Faced with growing concerns about Ralph Nader's potential to siphon off Democratic votes, John Kerry began a forceful but delicate effort on Wednesday to win over the man whose candidacy caused so much trouble for the Democratic nominee four years ago.
Mr. Kerry did not ask him to abandon the race, and Mr. Nader showed no signs of bowing out. But Mr. Kerry's wooing did seem to be having the desired effect already. In an interview immediately after what participants called a very friendly one-hour meeting at Mr. Kerry's headquarters, Mr. Nader called Mr. Kerry ''very presidential,'' fondly recalled his antiwar leadership in the 1970's, praised his skills as a politician and quite favorably compared Mr. Kerry to Vice President Al Gore...
Mr. Nader had nothing but kind things to say about Mr. Kerry in a chuckle-filled telephone interview after the meeting. He said he and Mr. Kerry had done a little reminiscing. Mr. Nader recalled inviting Mr. Kerry over for a meeting in 1971 after Mr. Kerry gave his testimony against the Vietnam War to the Senate Foreign Relations Committee. And Mr. Kerry recalled urging Mr. Nader to run for president in 1980.

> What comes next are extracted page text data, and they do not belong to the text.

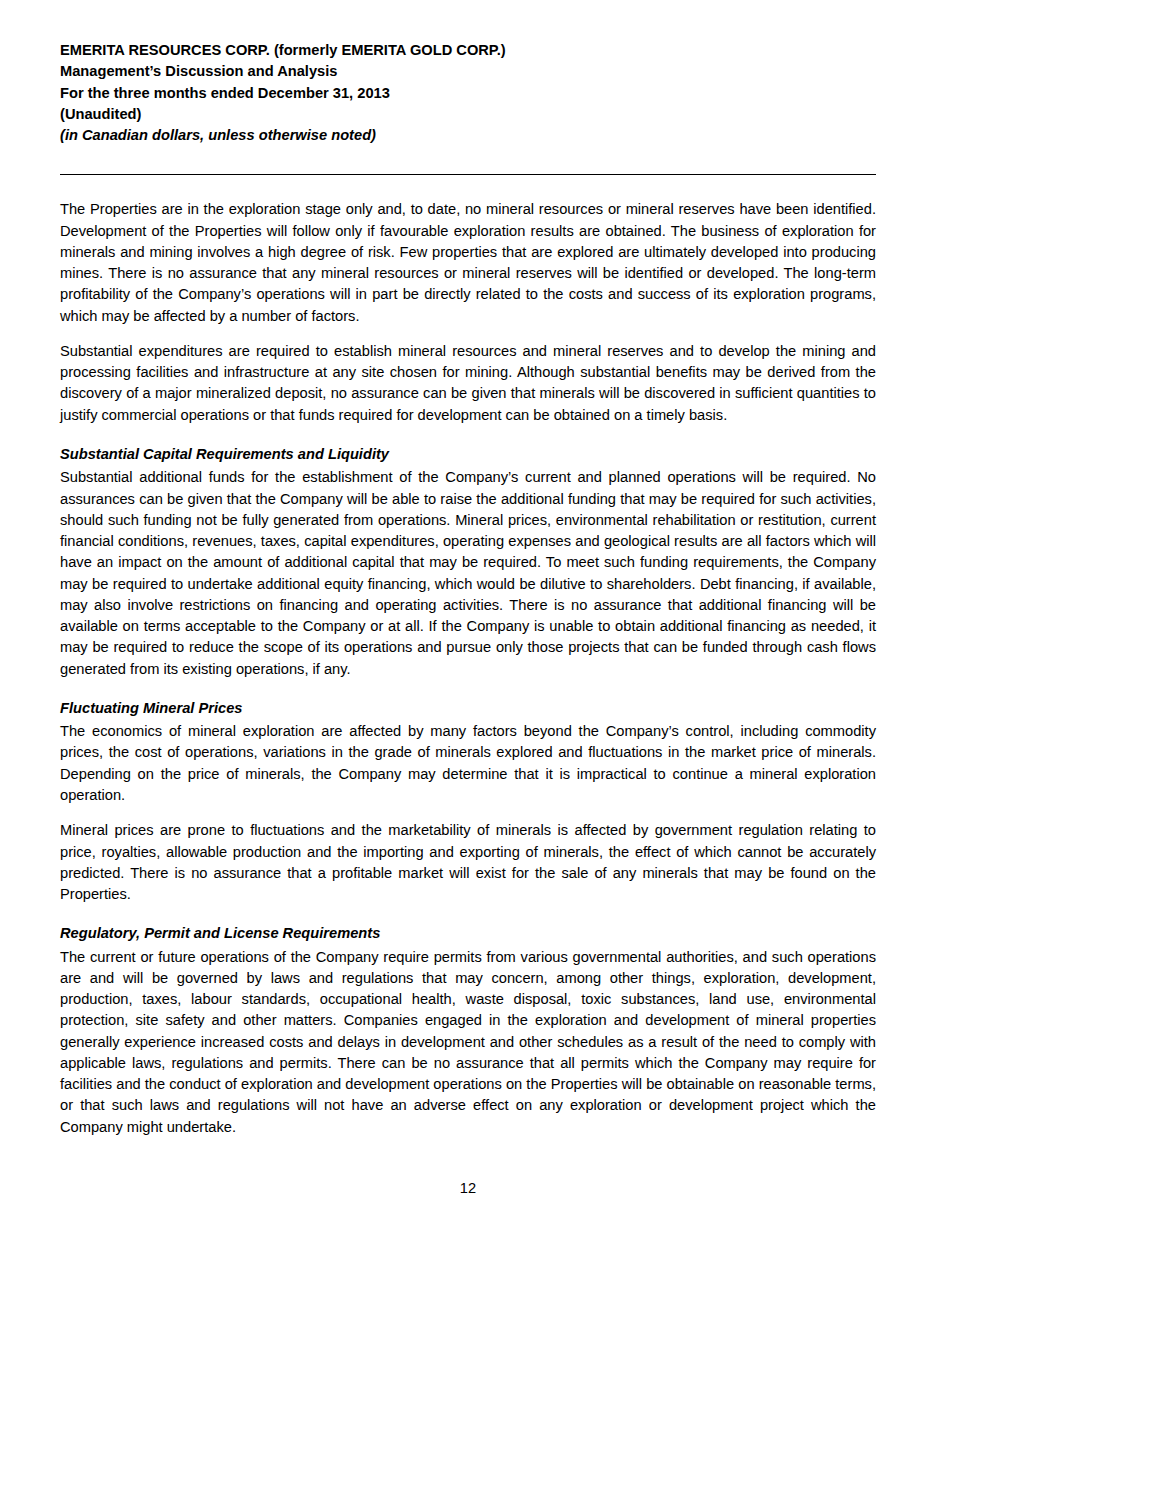EMERITA RESOURCES CORP. (formerly EMERITA GOLD CORP.)
Management’s Discussion and Analysis
For the three months ended December 31, 2013
(Unaudited)
(in Canadian dollars, unless otherwise noted)
The Properties are in the exploration stage only and, to date, no mineral resources or mineral reserves have been identified. Development of the Properties will follow only if favourable exploration results are obtained. The business of exploration for minerals and mining involves a high degree of risk. Few properties that are explored are ultimately developed into producing mines. There is no assurance that any mineral resources or mineral reserves will be identified or developed. The long-term profitability of the Company’s operations will in part be directly related to the costs and success of its exploration programs, which may be affected by a number of factors.
Substantial expenditures are required to establish mineral resources and mineral reserves and to develop the mining and processing facilities and infrastructure at any site chosen for mining. Although substantial benefits may be derived from the discovery of a major mineralized deposit, no assurance can be given that minerals will be discovered in sufficient quantities to justify commercial operations or that funds required for development can be obtained on a timely basis.
Substantial Capital Requirements and Liquidity
Substantial additional funds for the establishment of the Company’s current and planned operations will be required. No assurances can be given that the Company will be able to raise the additional funding that may be required for such activities, should such funding not be fully generated from operations. Mineral prices, environmental rehabilitation or restitution, current financial conditions, revenues, taxes, capital expenditures, operating expenses and geological results are all factors which will have an impact on the amount of additional capital that may be required. To meet such funding requirements, the Company may be required to undertake additional equity financing, which would be dilutive to shareholders. Debt financing, if available, may also involve restrictions on financing and operating activities. There is no assurance that additional financing will be available on terms acceptable to the Company or at all. If the Company is unable to obtain additional financing as needed, it may be required to reduce the scope of its operations and pursue only those projects that can be funded through cash flows generated from its existing operations, if any.
Fluctuating Mineral Prices
The economics of mineral exploration are affected by many factors beyond the Company’s control, including commodity prices, the cost of operations, variations in the grade of minerals explored and fluctuations in the market price of minerals. Depending on the price of minerals, the Company may determine that it is impractical to continue a mineral exploration operation.
Mineral prices are prone to fluctuations and the marketability of minerals is affected by government regulation relating to price, royalties, allowable production and the importing and exporting of minerals, the effect of which cannot be accurately predicted. There is no assurance that a profitable market will exist for the sale of any minerals that may be found on the Properties.
Regulatory, Permit and License Requirements
The current or future operations of the Company require permits from various governmental authorities, and such operations are and will be governed by laws and regulations that may concern, among other things, exploration, development, production, taxes, labour standards, occupational health, waste disposal, toxic substances, land use, environmental protection, site safety and other matters. Companies engaged in the exploration and development of mineral properties generally experience increased costs and delays in development and other schedules as a result of the need to comply with applicable laws, regulations and permits. There can be no assurance that all permits which the Company may require for facilities and the conduct of exploration and development operations on the Properties will be obtainable on reasonable terms, or that such laws and regulations will not have an adverse effect on any exploration or development project which the Company might undertake.
12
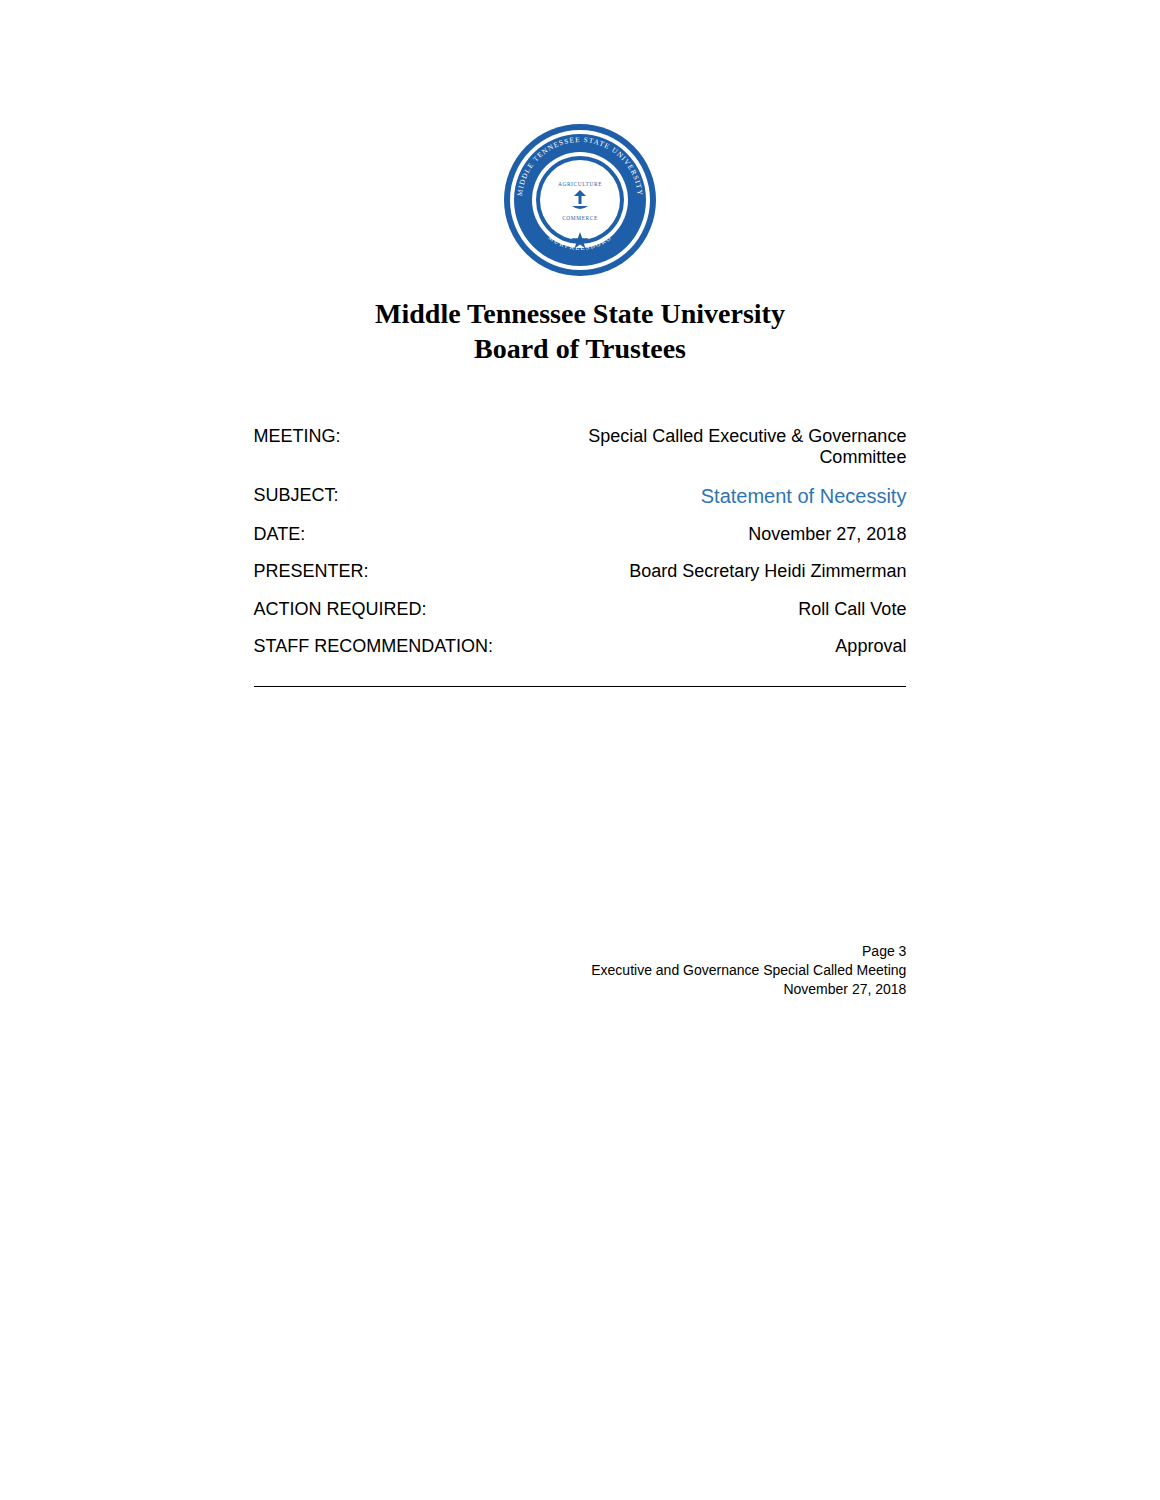MIDDLE TENNESSEE STATE UNIVERSITY MURFREESBORO AGRICULTURE COMMERCE
Middle Tennessee State University Board of Trustees
| MEETING: | Special Called Executive & Governance Committee |
| SUBJECT: | Statement of Necessity |
| DATE: | November 27, 2018 |
| PRESENTER: | Board Secretary Heidi Zimmerman |
| ACTION REQUIRED: | Roll Call Vote |
| STAFF RECOMMENDATION: | Approval |
Page 3
Executive and Governance Special Called Meeting
November 27, 2018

''I've known him a long time,'' Mr. Nader said. ''It's hard not to like a 27-year-old guy who comes back from the war and helps lead the antiwar movement.''
It's important to remember that neither Hillary nor Obama are likely to inspire the same positive feelings in Nader or his hard-core supporters. They've both been more accommodating of the special interests Nader has spent his lifetime fighting than Kerry ever has been. As a result, Nader will have ammo to make his absurd case that there's little difference between Democrats and Republicans, and possibly more inclined to do it than he was in 2004.
It will be easy to relegate Nader's electoral bid to obscurity -- it will just require a little finesse.